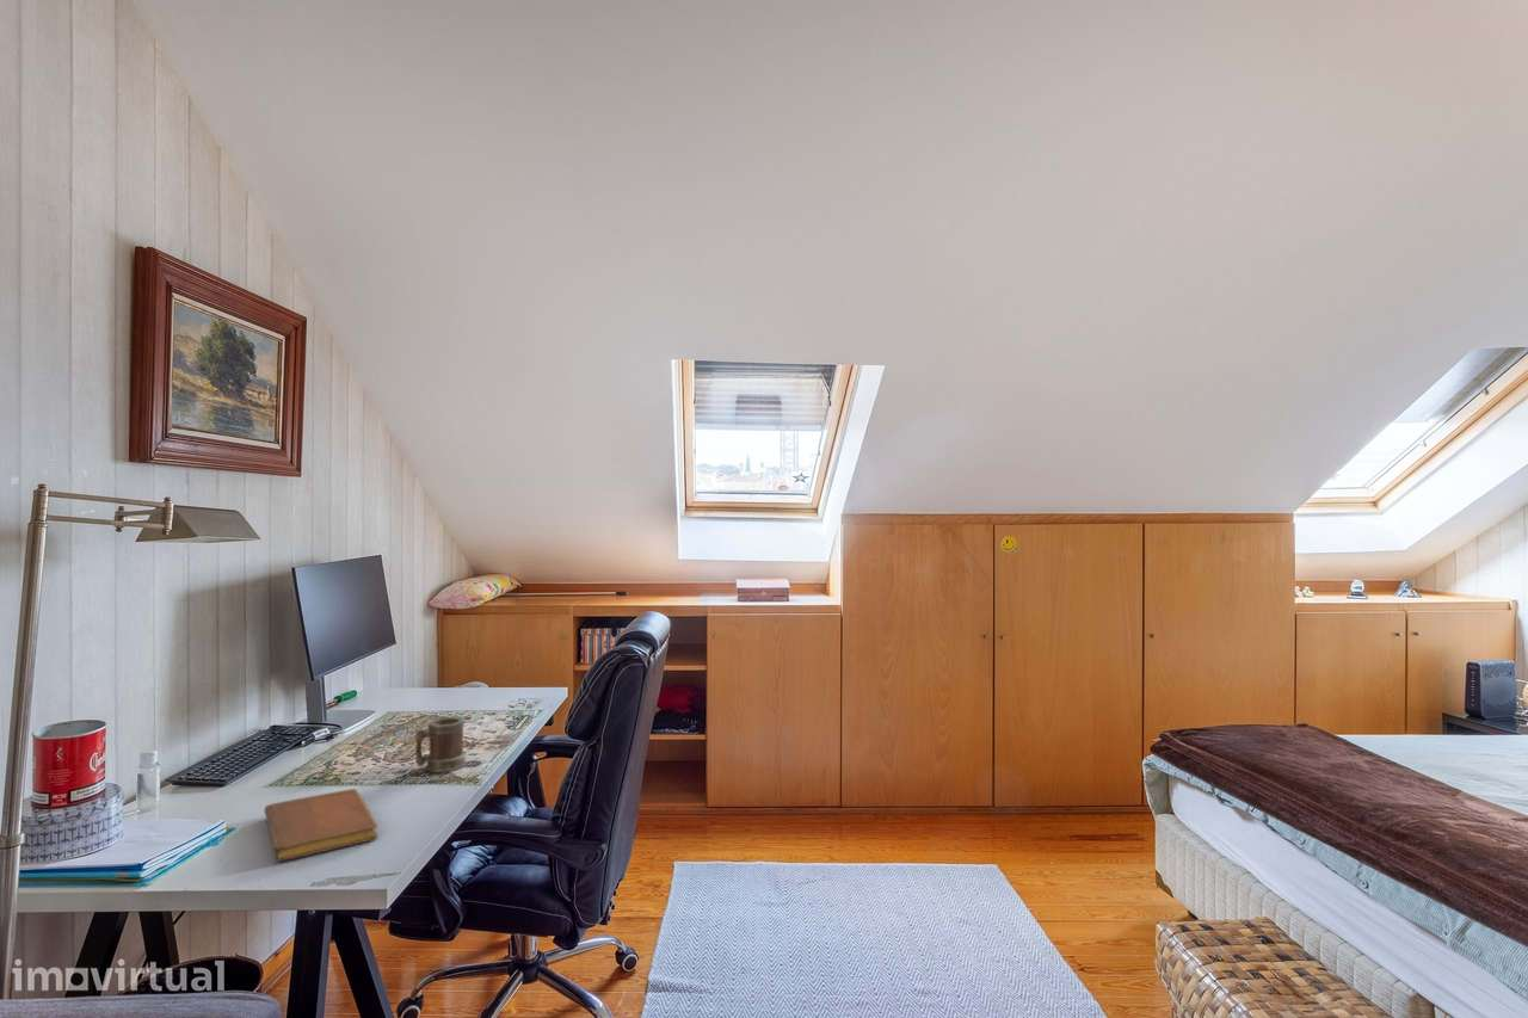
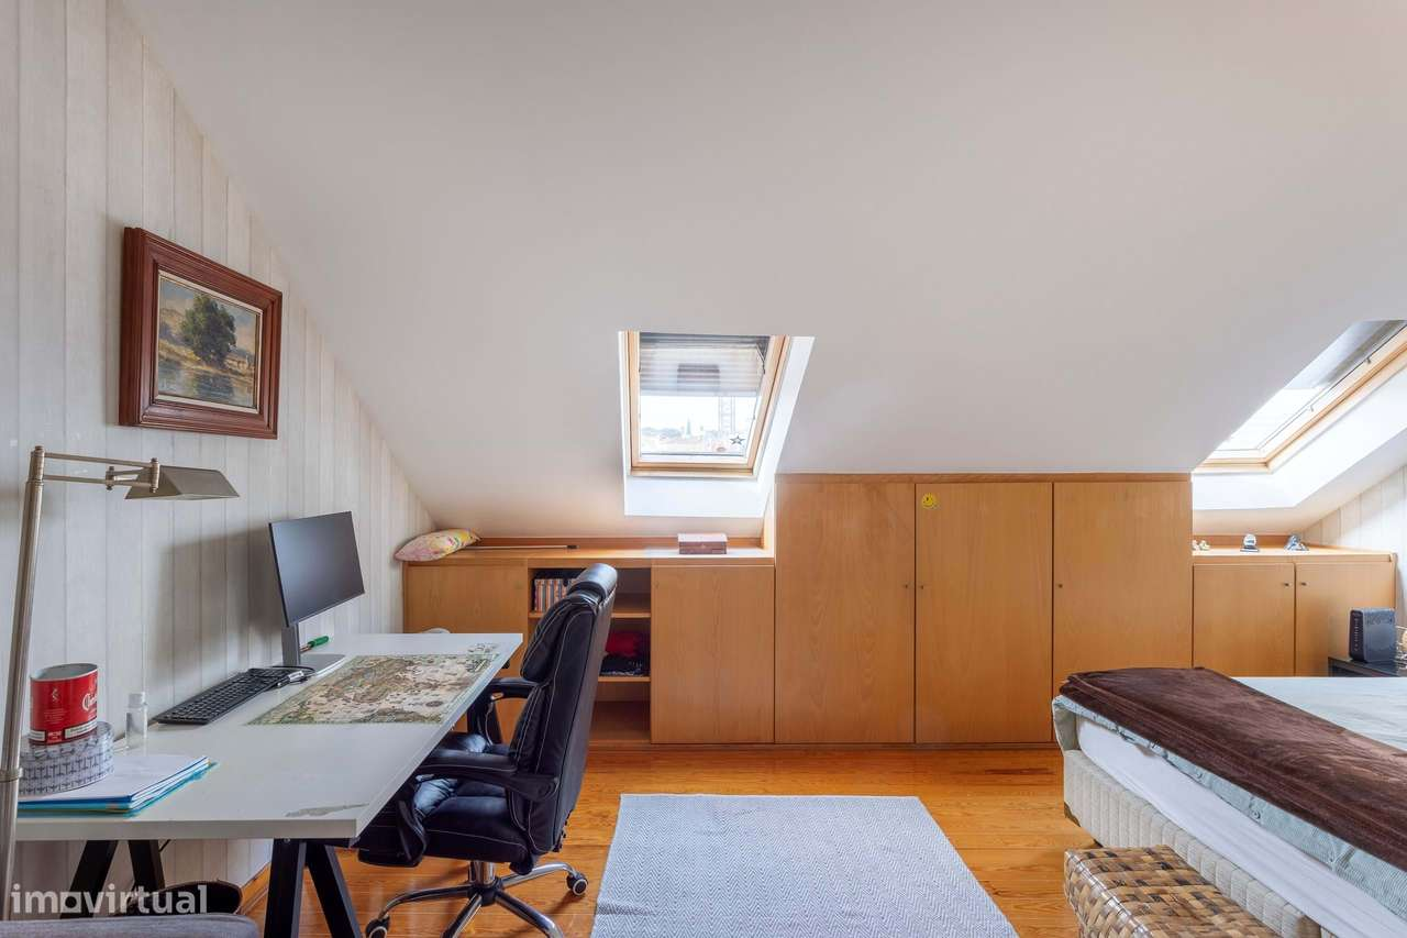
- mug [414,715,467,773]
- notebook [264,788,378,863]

* * *

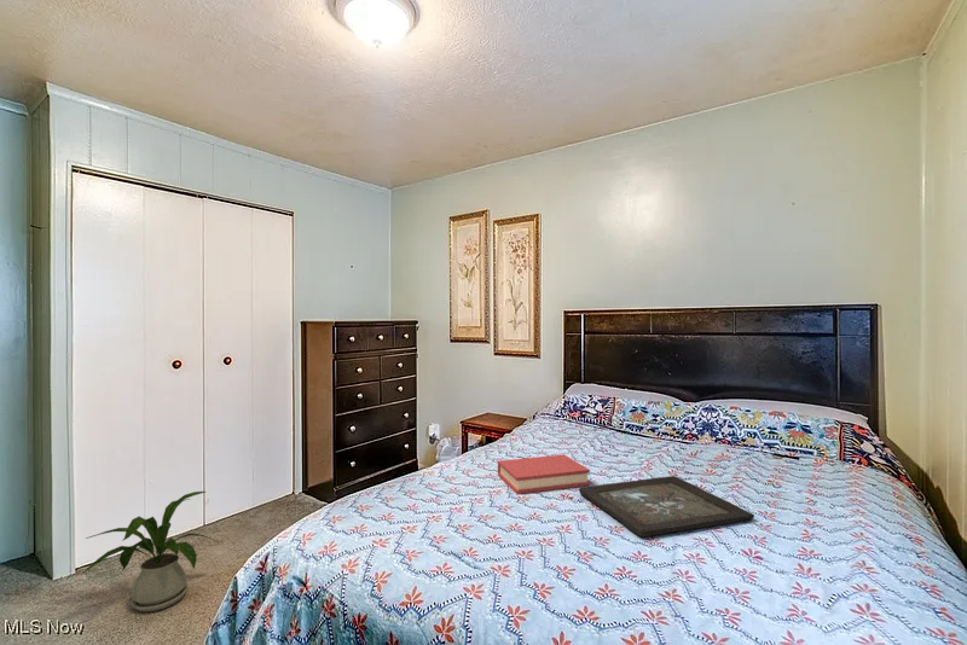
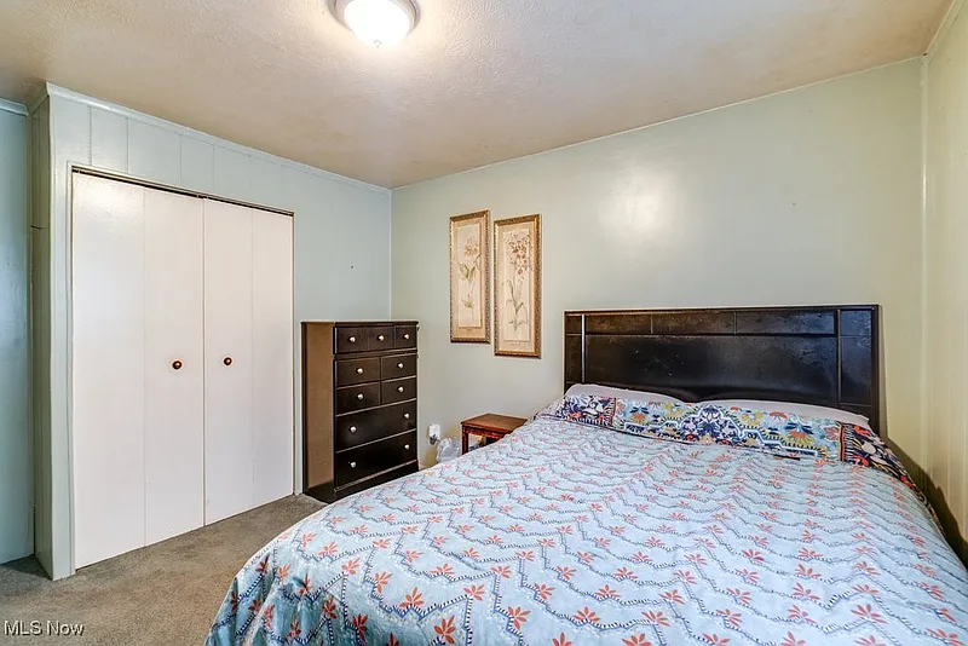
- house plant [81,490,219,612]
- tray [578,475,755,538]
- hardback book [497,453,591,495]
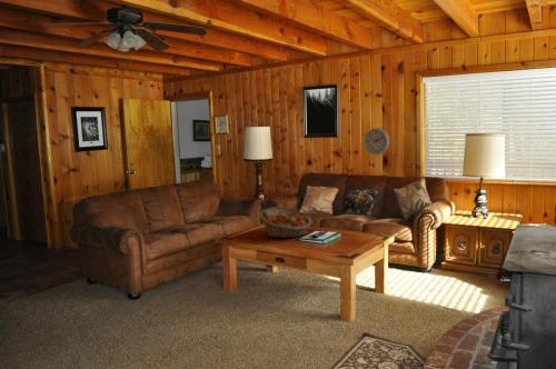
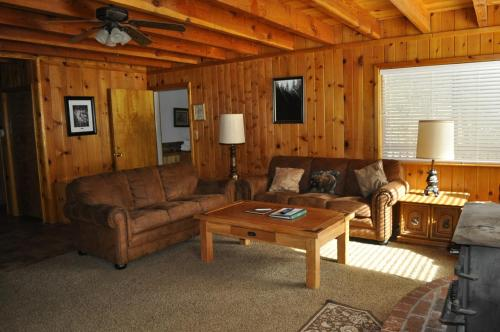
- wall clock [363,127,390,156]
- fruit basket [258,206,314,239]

* * *

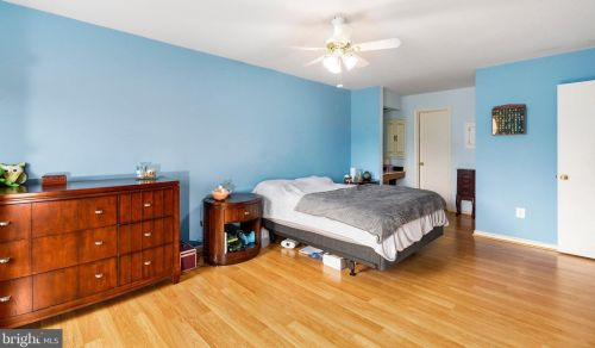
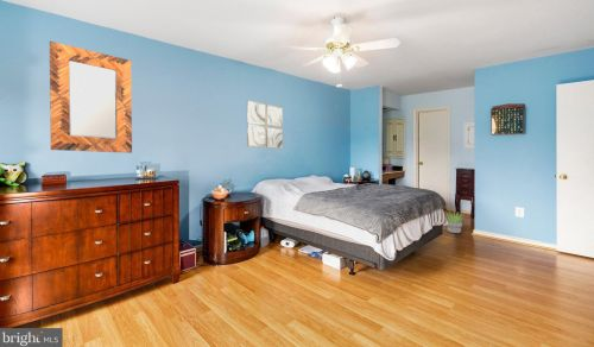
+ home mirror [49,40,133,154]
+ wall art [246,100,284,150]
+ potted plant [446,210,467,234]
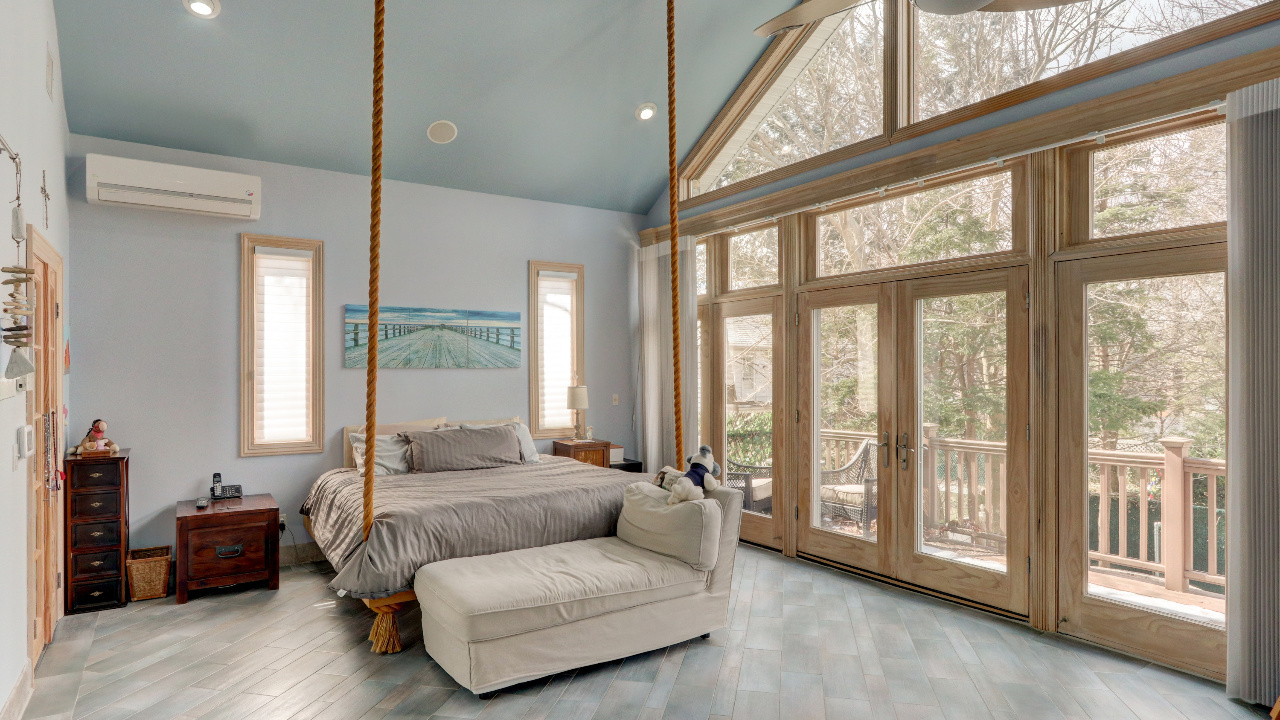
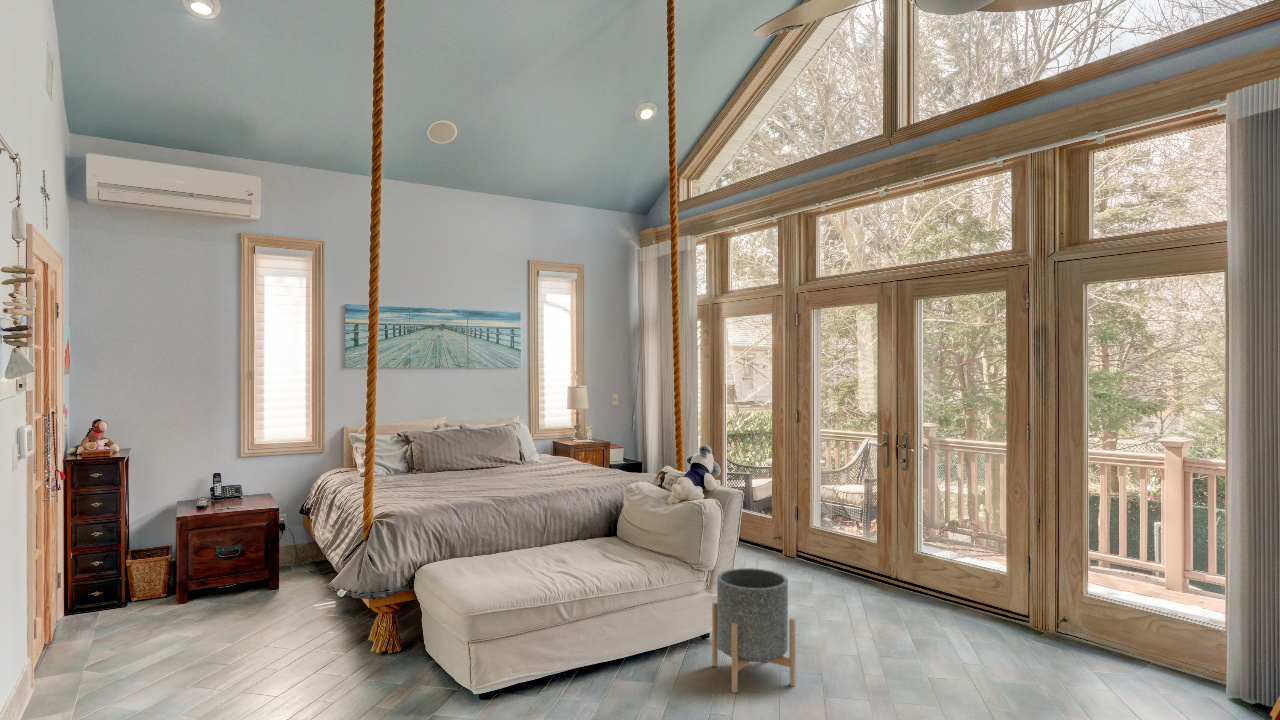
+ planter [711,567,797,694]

Requirement:
The listing above holds a line with "- wall clock [363,127,390,156]" and a line with "- fruit basket [258,206,314,239]". Print the stretch from the first through the second, exactly and alone.

Output of the task:
- wall clock [363,127,390,156]
- fruit basket [258,206,314,239]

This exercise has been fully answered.